The climb, which I remembered as a three-mile climb, had a much different profile than I remembered. The first 1/3 mile kicks up and then it appears to level off. It’s still a climb but much more gradual for the next two miles. And then, it whacks you in the face full force.

Cookies everywhere

My friend, with the Ventoux jersey, sat on my wheel and I didn’t mind. As we got to the wall, there were people pushing their bikes. And they were all over the place. The road kicked up – more than 15% (and maybe 20%). I was counting but lost track of the walkers but was over 100.

He had passed me on the climb – until he had to walk too

 

Part of me wanted to join them. And I wondered what I would have done had this been a normal Sunday ride with nobody watching. But they were watching. And I kept climbing although it was a real effort.

West Protero Road in Lake Sherwood


When I reached the summit, I turned around to look for Mr. Ventoux. He was nowhere to be found. It would have taken a super-human effort to push his gear up that climb. I don’t know when he got off to walk.

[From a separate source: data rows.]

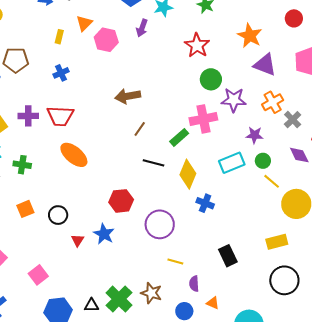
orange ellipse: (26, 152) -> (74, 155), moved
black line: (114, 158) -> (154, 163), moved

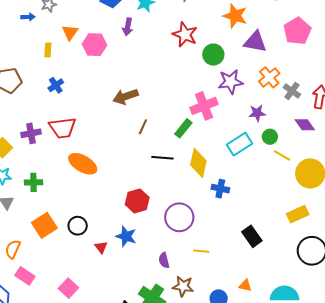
green circle: (211, 79) -> (213, 55), moved
orange square: (25, 209) -> (44, 225), size x1.4
purple semicircle: (194, 284) -> (164, 260), moved

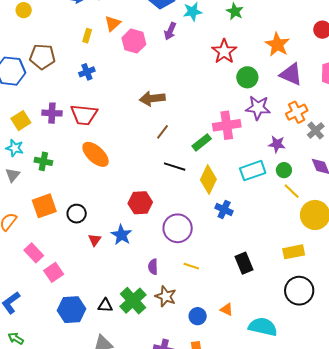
pink rectangle: (25, 276) -> (34, 253), moved

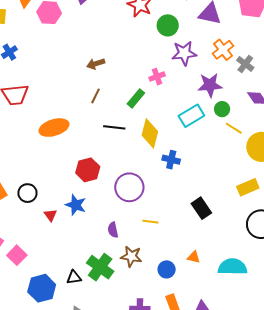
brown arrow: (152, 99) -> (96, 64), moved, size x0.7
pink cross: (227, 125) -> (157, 77), size x0.6
purple star: (277, 144) -> (210, 85), size x1.4
orange ellipse: (96, 154) -> (54, 128), moved, turned -48

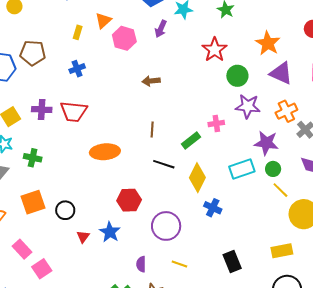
brown arrow: (96, 64) -> (151, 81), moved
brown line: (95, 96) -> (152, 129), turned -35

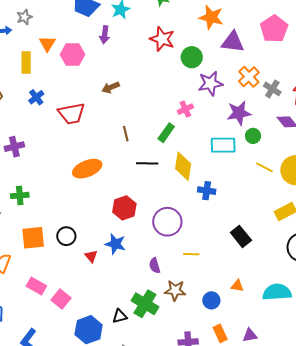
yellow rectangle: (78, 32) -> (26, 62), size x1.5
red trapezoid: (74, 112) -> (72, 113), moved
cyan rectangle: (242, 169) -> (223, 145), turned 35
yellow line: (280, 190) -> (265, 167), moved
orange square: (33, 202) -> (33, 238), turned 30

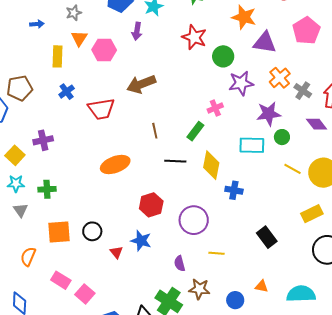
gray star: (24, 17) -> (74, 13), moved
brown arrow: (111, 87) -> (141, 84), size x1.6

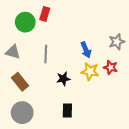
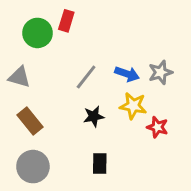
gray star: (117, 42) -> (160, 72), moved
blue arrow: (86, 50) -> (127, 74), turned -49
gray line: (46, 54) -> (86, 77), moved, turned 36
red star: (111, 67) -> (157, 127), moved

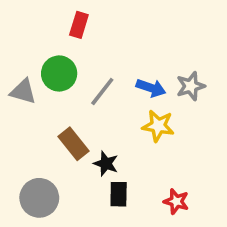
green circle: (38, 33) -> (59, 73), moved
black star: (94, 116) -> (106, 164), moved, turned 30
brown rectangle: (30, 121) -> (73, 144), moved
red star: (157, 127) -> (176, 201), moved

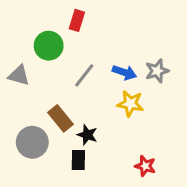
red rectangle: (79, 25) -> (77, 20), moved
green circle: (59, 73) -> (49, 46), moved
black rectangle: (119, 194) -> (78, 160), moved
gray circle: (39, 198) -> (32, 142), moved

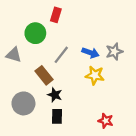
brown rectangle: (61, 118) -> (44, 75), moved
black star: (87, 135) -> (55, 95), moved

FAll horse farms up here – Lake Sherwood


There was a second intermediate climb of two miles which was also considerable. The Fondo made no mention of it, maybe because it wasn’t a timed KOM. It was also on Pretero Road, two miles after the summit of the first climb. At the bottom of the second hill, I stopped and visited the VeloFix mechanic who was finishing up changing a tire for a woman. We mentioned the climb on Pretero Road and he said, “everybody is walking up that hill.”

Mulholland Road

Although there was a rest stop at the base of the last climb, I did not stop because it was a rest stop at the base of a climb. The time off the bike would cause lactic acid to build up and my climbing would be crap. More crap than usual, that is.

Mulholland Road – this is nice!

I continued past and started up the climb of Westlake Blvd. This one was tough with sections of the lower portion pushing 20% grade. About one mile up it gets easier – 10-12% grade.

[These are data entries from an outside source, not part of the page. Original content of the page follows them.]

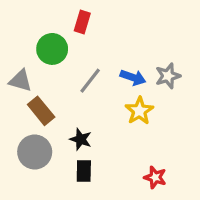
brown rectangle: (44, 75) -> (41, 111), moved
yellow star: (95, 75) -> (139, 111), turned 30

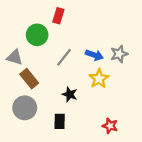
black star: (81, 139) -> (70, 94), moved

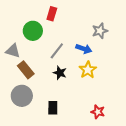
gray star: (119, 54) -> (100, 31), moved
black star: (70, 94) -> (60, 73), moved

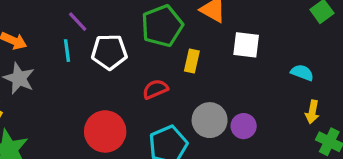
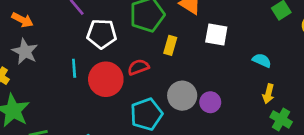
cyan line: (67, 51) -> (74, 68), moved
red circle: (105, 131) -> (106, 79), moved

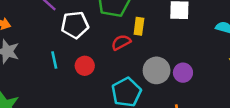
red semicircle: (138, 67) -> (121, 42), moved
red circle: (106, 79) -> (85, 66), size x0.6

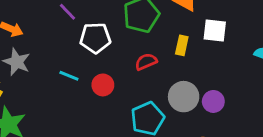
yellow rectangle: (139, 26) -> (182, 45), moved
cyan line: (54, 60) -> (69, 76), turned -60

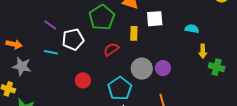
cyan line: (69, 76) -> (51, 52), moved
red circle: (103, 85) -> (83, 80), moved

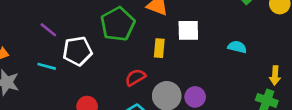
red semicircle: (111, 49) -> (135, 77), moved
yellow arrow: (203, 51) -> (275, 75), moved

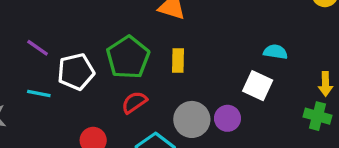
green pentagon: (118, 24) -> (128, 57), moved
white square: (188, 30) -> (258, 86), moved, turned 30
red semicircle: (135, 77) -> (134, 102), moved

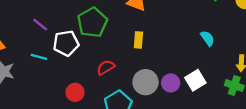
cyan semicircle: (275, 52) -> (207, 38), turned 42
green pentagon: (128, 57) -> (92, 22), moved
white square: (258, 86) -> (195, 80), moved, turned 30

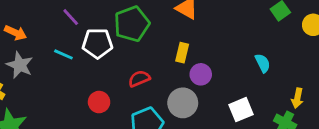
purple circle: (171, 83) -> (201, 74), moved

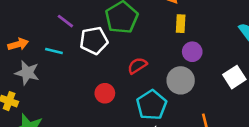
orange arrow: (16, 33) -> (18, 44), turned -30
yellow rectangle: (182, 53) -> (181, 24), moved
cyan line: (63, 54) -> (54, 51), moved

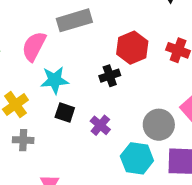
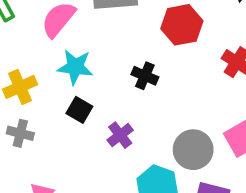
red hexagon: (132, 48) -> (182, 25), moved
black cross: (110, 76) -> (145, 76), turned 30

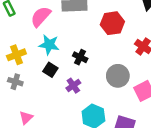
black cross: (145, 76) -> (80, 57), moved
gray circle: (193, 150) -> (118, 76), moved

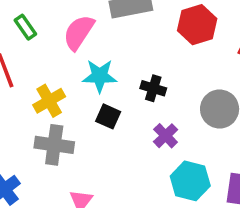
gray cross: (15, 82) -> (54, 145), size x1.5
purple cross: (73, 86) -> (166, 136), moved

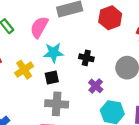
black square: (108, 116) -> (52, 77), moved, turned -32
gray cross: (54, 145) -> (57, 104), moved

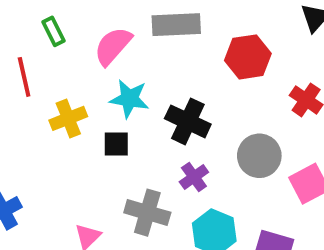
black cross: (86, 58) -> (188, 121), size x1.5
gray cross: (57, 104) -> (147, 213), moved

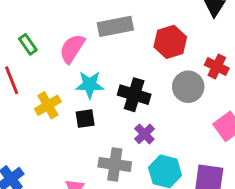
gray circle: (259, 156) -> (188, 87), moved

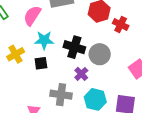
red cross: (217, 67) -> (121, 24), moved
gray circle: (188, 87) -> (100, 54), moved

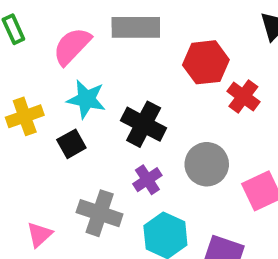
gray circle: (100, 54) -> (207, 164), moved
black square: (41, 63) -> (71, 144), turned -32

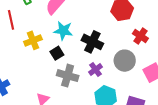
red cross: (243, 97) -> (140, 36), moved
gray cross: (100, 213) -> (68, 76), moved

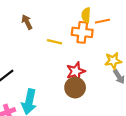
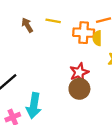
yellow semicircle: (86, 15) -> (97, 38), moved
yellow line: (54, 42) -> (53, 21), moved

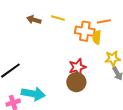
brown arrow: (27, 25) -> (34, 20), turned -48
cyan arrow: (34, 106) -> (33, 94), turned -95

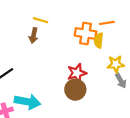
yellow line: (58, 18) -> (41, 20), moved
brown arrow: (34, 20) -> (34, 36), moved, turned -96

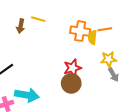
orange line: (107, 23) -> (105, 29), moved
brown arrow: (34, 36) -> (21, 26), moved

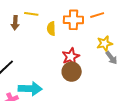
yellow semicircle: (92, 37) -> (51, 29), moved

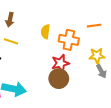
yellow line: (31, 14) -> (11, 41), moved
orange cross: (73, 20) -> (69, 40), moved

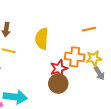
yellow semicircle: (45, 32) -> (42, 39), size x1.5
orange cross: (69, 40) -> (75, 57), moved

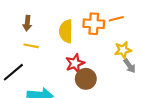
orange cross: (75, 57) -> (94, 24), moved
red star: (59, 68) -> (75, 63), moved

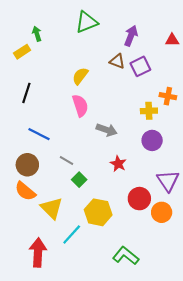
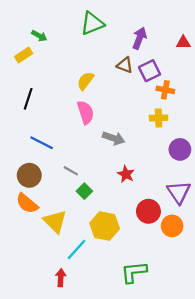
green arrow: (37, 34) -> (39, 36), turned 136
orange cross: (168, 96) -> (165, 90), moved
purple circle: (152, 140) -> (180, 149), moved
red arrow: (38, 252) -> (61, 278), moved, size x0.6
green L-shape: (126, 256) -> (134, 272), turned -45

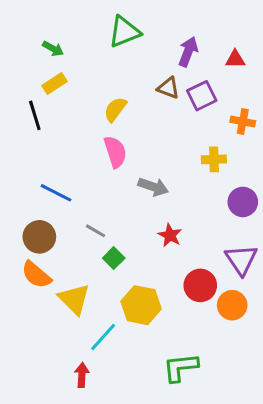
red triangle: (183, 43) -> (235, 59), moved
yellow rectangle: (24, 55) -> (55, 84), moved
orange cross: (165, 90) -> (243, 121), moved
black line: (28, 99) -> (35, 115), moved, turned -35

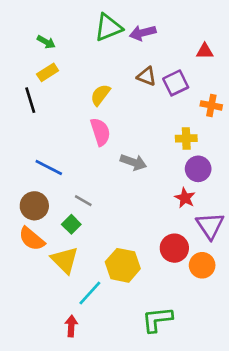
purple arrow: (188, 52) -> (143, 33), moved, turned -125
purple circle: (243, 202) -> (198, 169), moved
red star: (170, 235) -> (185, 198), moved
green square: (114, 258) -> (71, 224), moved

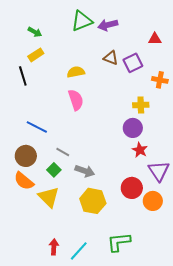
yellow semicircle: (100, 95) -> (76, 72), turned 42
gray arrow: (133, 162) -> (85, 171), moved
purple circle: (198, 169) -> (133, 128), moved
cyan line: (90, 293) -> (79, 251), moved

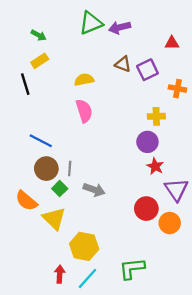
gray line: (63, 152) -> (70, 169), turned 64
brown circle: (26, 156) -> (46, 169), moved
yellow hexagon: (93, 201) -> (84, 246), moved

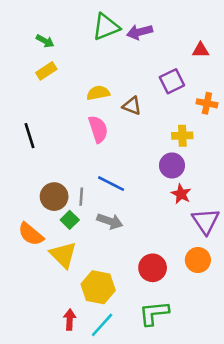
brown triangle: (123, 64) -> (132, 106), moved
black line: (25, 84) -> (29, 136), moved
blue line: (41, 141) -> (111, 184), moved
red circle: (146, 209) -> (153, 268), moved

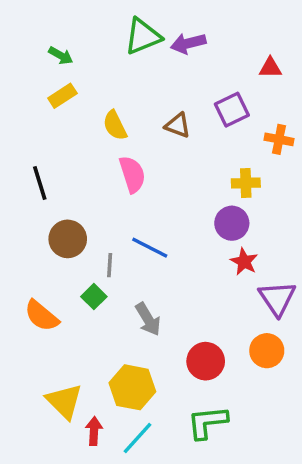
yellow semicircle: (98, 93) -> (115, 125), moved, turned -105
brown triangle: (132, 106) -> (178, 125), moved
brown circle: (54, 197) -> (68, 239), moved
gray arrow: (110, 221) -> (148, 319), moved, turned 40
yellow triangle: (63, 255) -> (64, 401), moved

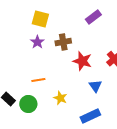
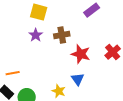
orange line: (38, 80) -> (13, 73), moved
blue triangle: (95, 86) -> (78, 79), moved

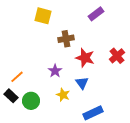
purple star: (36, 35) -> (55, 71), moved
orange line: (13, 73) -> (17, 77), turned -32

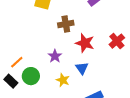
green circle: (31, 101) -> (31, 76), moved

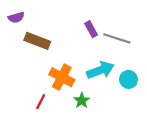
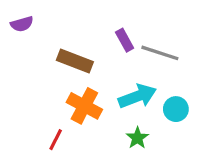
brown rectangle: (37, 41) -> (75, 61), moved
green star: (82, 100) -> (137, 138), moved

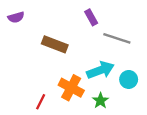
purple rectangle: (125, 40) -> (91, 17), moved
orange cross: (84, 106) -> (71, 88), moved

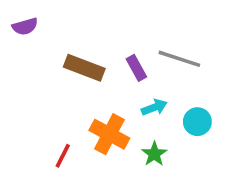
purple rectangle: (91, 17) -> (136, 68), moved
cyan arrow: (100, 70) -> (154, 107), size x0.6

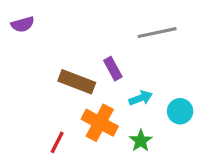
gray line: (179, 59) -> (157, 33), moved, turned -30
brown rectangle: (84, 68) -> (77, 82), moved
purple rectangle: (136, 68) -> (113, 69), moved

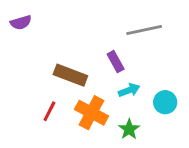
purple rectangle: (113, 69) -> (116, 62), moved
red line: (57, 142) -> (49, 111), moved

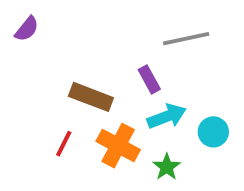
purple semicircle: (21, 22) -> (27, 29), turned -35
cyan arrow: (129, 90) -> (167, 116), size x1.4

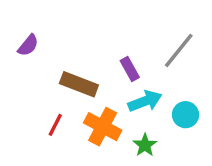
purple semicircle: (27, 29) -> (28, 45), moved
gray line: (186, 39) -> (179, 50), moved, turned -39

Westlake is particularly steep at the bottom portion and very windy. As we would discover, owners of fast cars love driving this road on Sunday mornings. It was almost a constant din of revved engines and occasional squealed tires.

PCH
Pacific Coast Highway (PCH)


At the top, we transitioned onto Mulholland Highway for a trip to the ocean. The road was closed to vehicles as much reconstruction is going on due to fires one year ago. Not having a big ring available because my front derailleur had failed yesterday meant that I gave up some speed here although it wouldn’t hurt me much. That would come later.

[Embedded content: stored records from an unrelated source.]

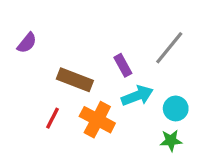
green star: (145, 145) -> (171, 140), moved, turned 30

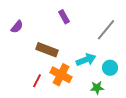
purple rectangle: (123, 65) -> (64, 17), moved
red line: (52, 118) -> (37, 81), moved
green star: (171, 140) -> (97, 88), moved

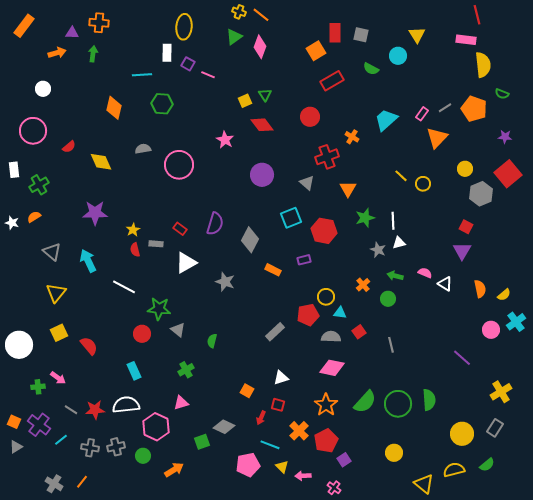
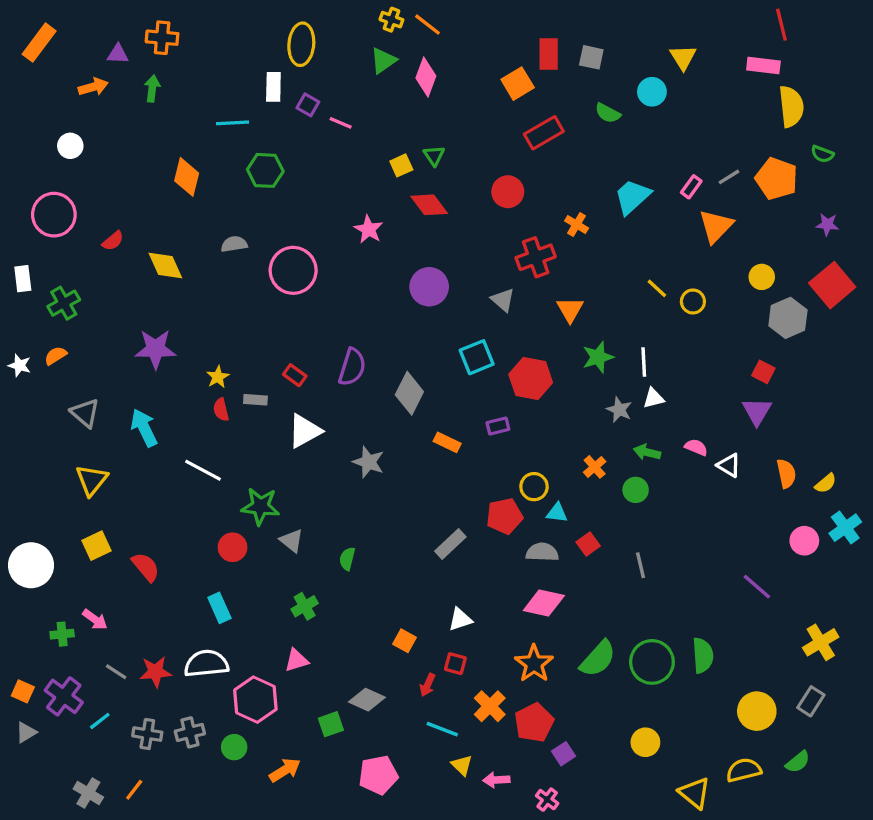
pink pentagon: (248, 465) -> (378, 775), moved

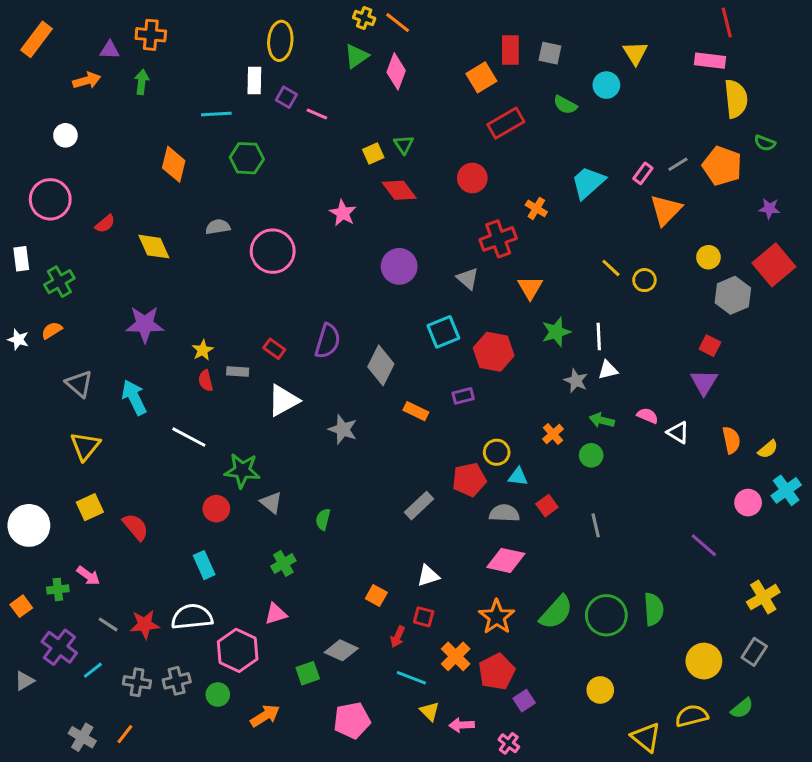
orange square: (23, 691) -> (21, 606), moved, turned 30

This woman, walking away, had stopped and I borrowed a floor pump from her to change my flat.
This woman had a floor pump which I could use

 

My recollection of Mulholland before today was that it was downhill the entire way. That is not true. There are some uphill sections even while the road trends downhill. Once on Pacific Coast Highway, I was treated to a delight – a tail wind. It was here that I would really miss my big ring.

Lunch inside an airport hanger
Lunch inside an airport hanger


I was quickly out pedaling my gears. Oh how I needed the big ring to take advantage of the wind. Instead, I was spinning and getting passed by others. And then I flatted. As it happened, I pulled over on the Pacific Coast Highway next to a woman who was running SAG for her family. She had a floor pump which made it easier to change. And asked for my used tube so her husband could repair it. Deal.

Barry Sherry, Phil Gaimon, Anthony Venida


Anthony texted me. Although he had finished 30 minutes (or more) earlier, he had come back to an intersection to ride in with me. Robert met us and we all enjoyed a delicious gourmet cycling lunch.

This is not just your typical cycling lunch. There were chefs from L.A. competing with their dishes. This is the best ever. Superb.